Primary myocardial disease occurs rarely in the horse; dilated cardiomyopathies are occasionally reported and are described in Chapter 19. Myocardial fibrosis has been associated with ventricular tachycardia, presumably due to disruption of the cardiac conduction system of the ventricle, but can also be detected as an incidental finding.3 The gross appearance of these changes are of discolouration within the myocardium, but are rarely specific to a particular disease process (Fig. 4.2).
Figure 4.2 Gross post mortem appearance of intraventricular septum showing nonspecific pathology of the myocardium in a 12-month-old colt that presented with lethargy and depression and was found to have multifocal ventricular tachycardia that was resistant to therapy. Histological examination showed a mixed pattern of inflammation, necrosis and fibrosis. No specific aetiology was identified.
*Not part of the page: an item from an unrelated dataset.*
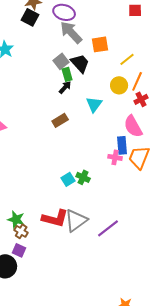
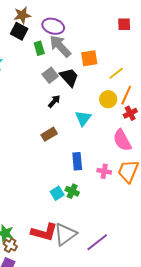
green rectangle: (67, 74) -> (39, 48), moved
blue rectangle: (122, 145) -> (77, 161), moved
Picture courtesy of Dr Gayle Hallowell.
In most cases a local ischemic event was assumed to be the primary disease process whereas a primary inflammatory aetiology has also been implicated.4 However, as fibrosis is an end-stage process the primary disease process can be difficult to confirm. In a group of horses microemboli from parasitic lesions were suspected based on statistical associations.3 In human patients and animal models, fibrosis is associated with myocardial remodelling and this process is described below in more detail. Myocarditis is often a clinical diagnosis based on the presence of ventricular dysrhythmias with no apparent underlying cause, although viral and bacterial causes, including Streptococcus equi var equi, have been implicated;1 however, in many cases the primary initiating cause is unknown. ( ET)
Other primary myocardial pathologies are rare, although do occur sporadically (Fig. 4.3) and usually present clinically with cardiac dysrhythmias or signs of low cardiac output (see Chapter 19). ( CN)
Figure 4.3 Gross post mortem appearance of the left ventricle showing expansive subepicardial haemorrhagic mass in the right ventricular free wall and interventricular septum (arrows) from a 3-year-old Arab mare that was presented with signs of congestive heart failure. Histological examination confirmed the diagnosis of an intramyocardial haemorrhage, with fibrosis and a lymphocytic-plasmacytic infiltrate, although no cause was identified.